» Exercise:
Would you return the data below exactly as it stands, with every picture left out?

[Records excerpted from a collection]
• • • • • • •

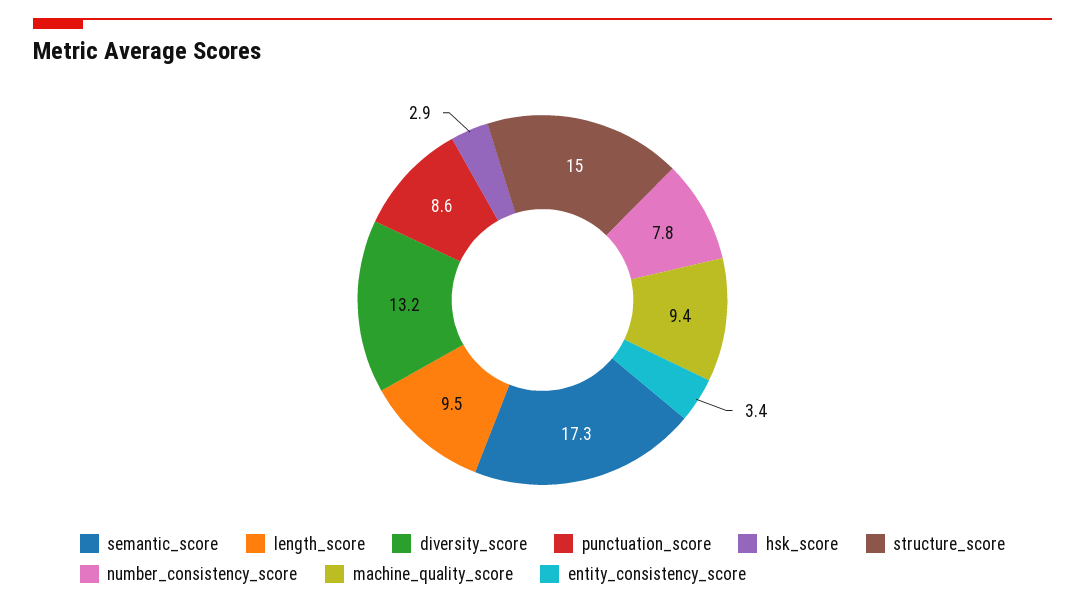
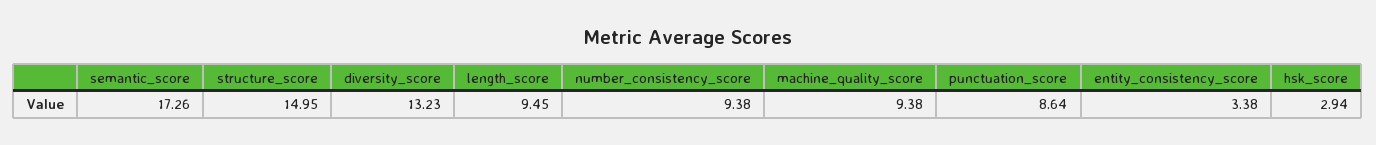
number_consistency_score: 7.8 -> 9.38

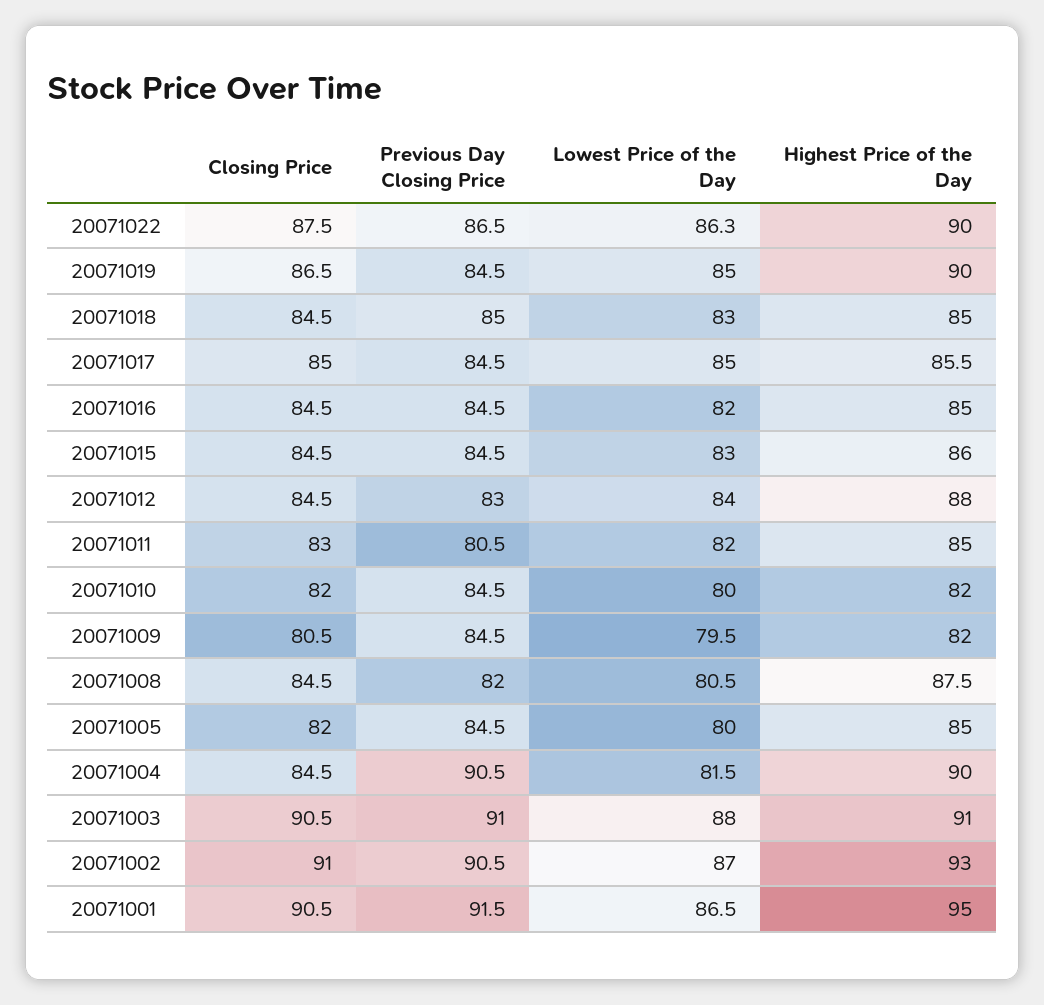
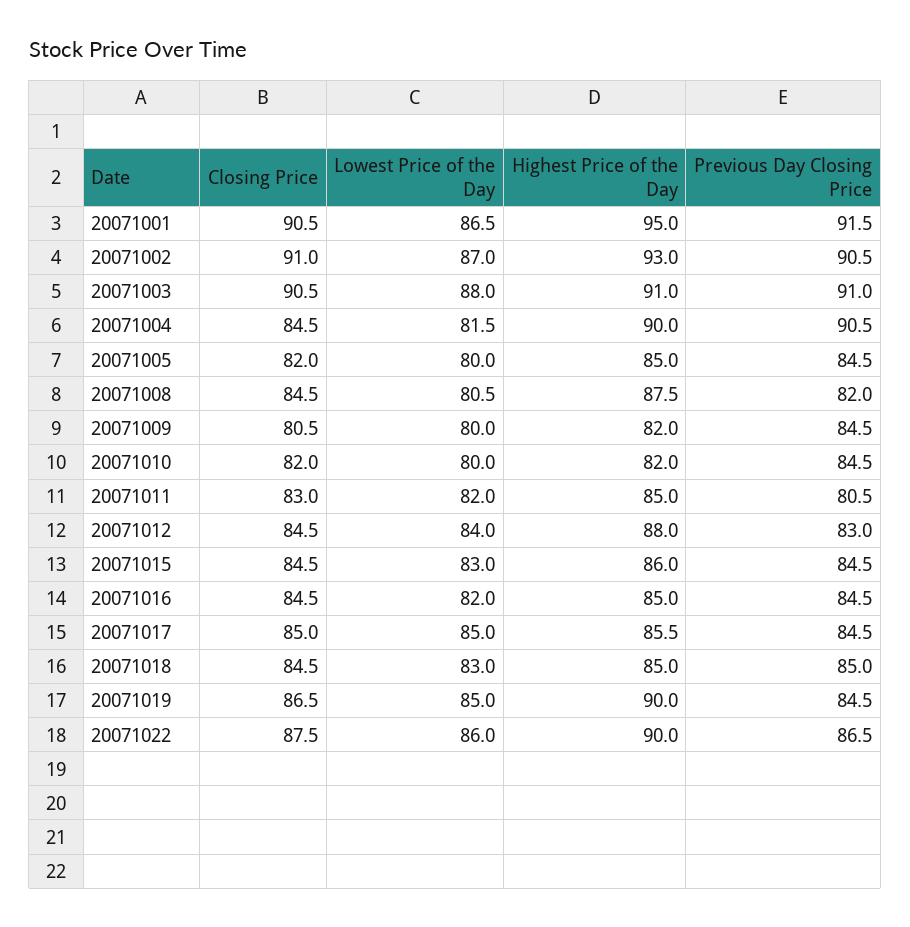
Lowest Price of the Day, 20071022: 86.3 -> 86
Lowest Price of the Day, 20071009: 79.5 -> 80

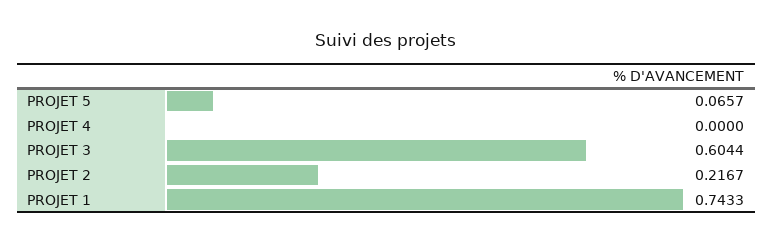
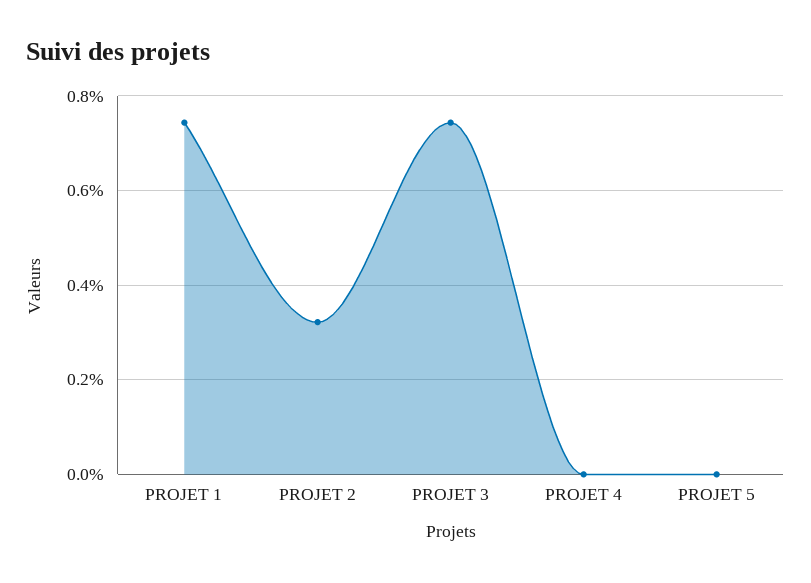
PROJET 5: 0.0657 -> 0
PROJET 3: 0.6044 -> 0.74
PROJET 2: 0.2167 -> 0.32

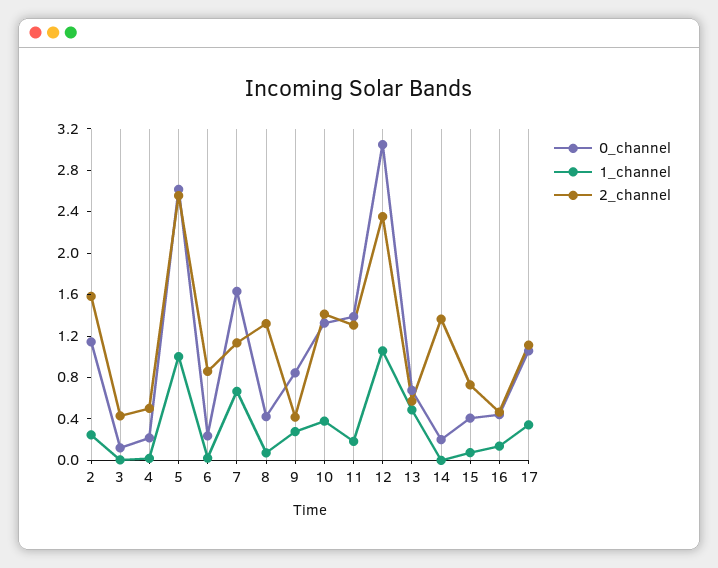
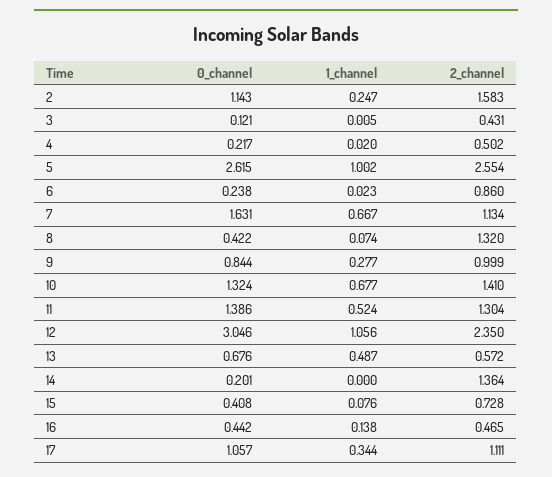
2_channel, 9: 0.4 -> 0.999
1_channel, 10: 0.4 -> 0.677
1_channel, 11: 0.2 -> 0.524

• • • • • • •

» Output for this exercise:
number_consistency_score: 7.8 -> 9.38

Lowest Price of the Day, 20071022: 86.3 -> 86
Lowest Price of the Day, 20071009: 79.5 -> 80

PROJET 5: 0.0657 -> 0
PROJET 3: 0.6044 -> 0.74
PROJET 2: 0.2167 -> 0.32

2_channel, 9: 0.4 -> 0.999
1_channel, 10: 0.4 -> 0.677
1_channel, 11: 0.2 -> 0.524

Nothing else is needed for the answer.